● **Instructions to follow**: Copy every row below word for word, leaving out the pictures.

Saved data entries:
+++

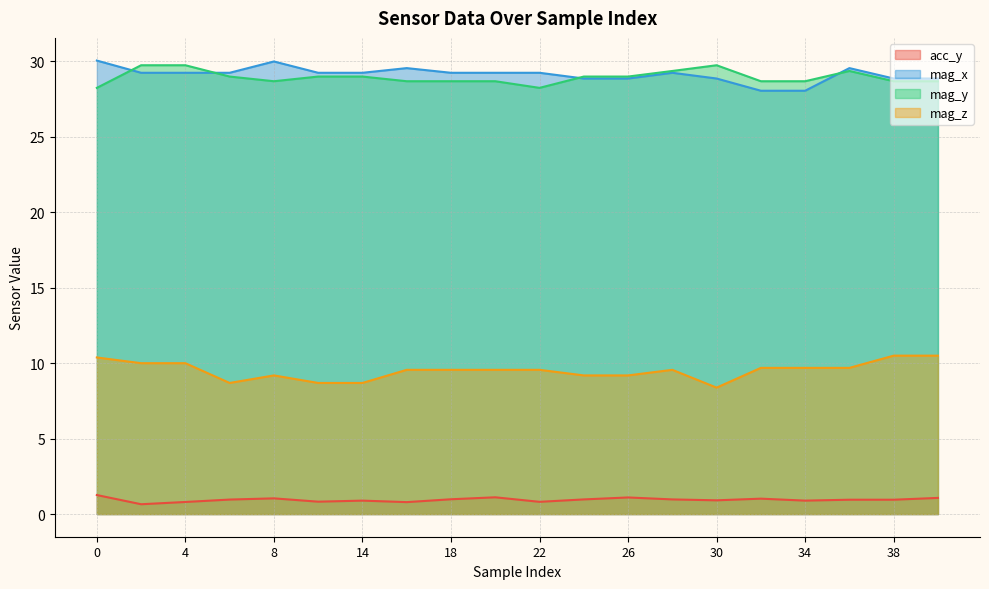

What is the lowest value of the mag_x series?

28.1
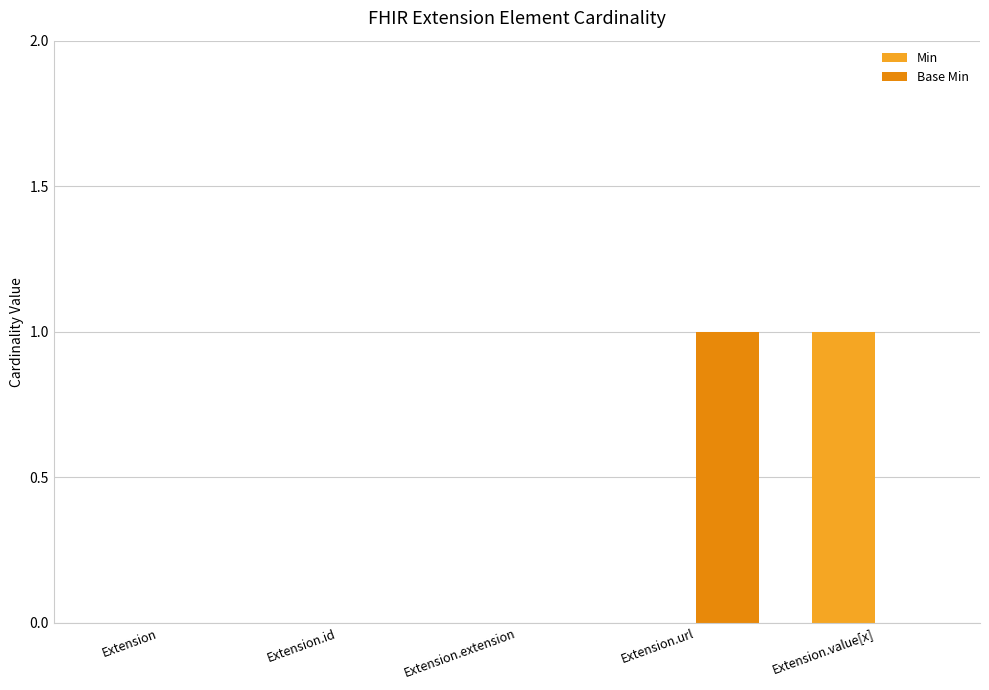

Reading left to right, list all the values displayed in this chart.

Min: 0	0	0	0	1
Base Min: 0	0	0	1	0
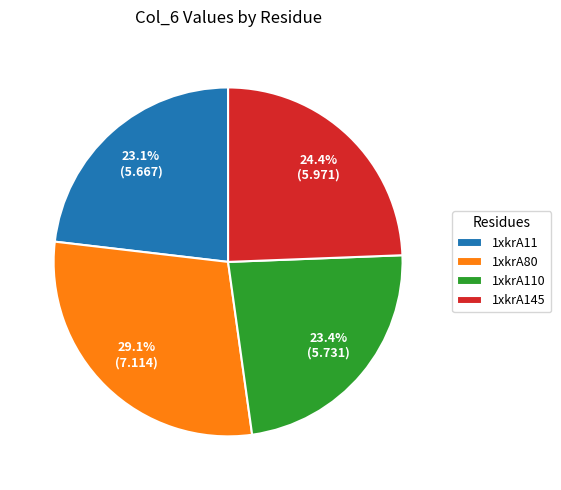

Between 1xkrA11 and 1xkrA80, which is larger?

1xkrA80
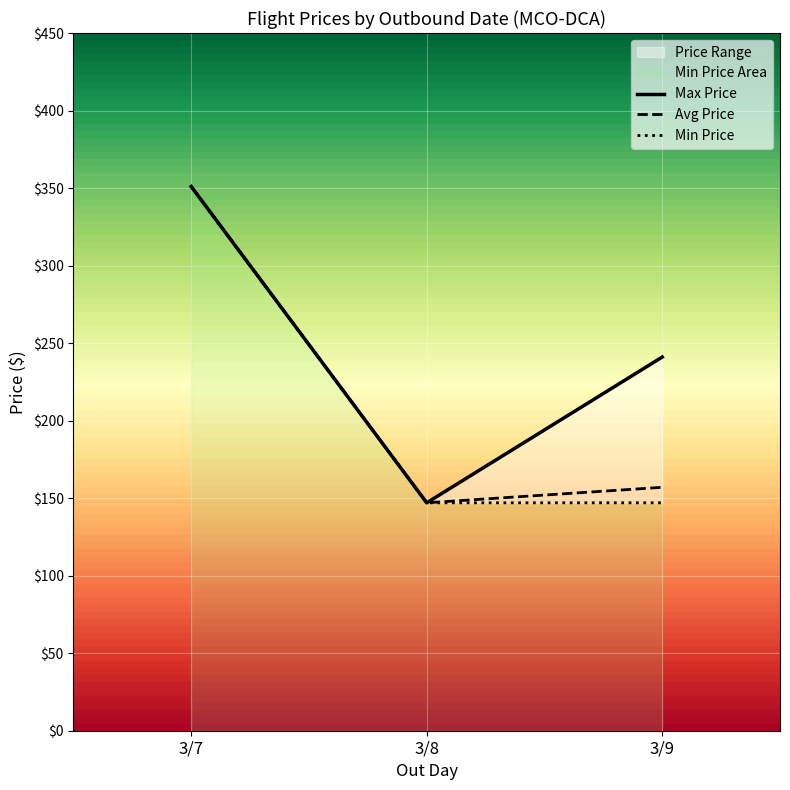

What is the difference between the maximum and minimum values in the Max Price series?

204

+++

● **Exercise result**:
What is the lowest value of the mag_x series?

28.1

Reading left to right, list all the values displayed in this chart.

Min: 0	0	0	0	1
Base Min: 0	0	0	1	0

Between 1xkrA11 and 1xkrA80, which is larger?

1xkrA80

What is the difference between the maximum and minimum values in the Max Price series?

204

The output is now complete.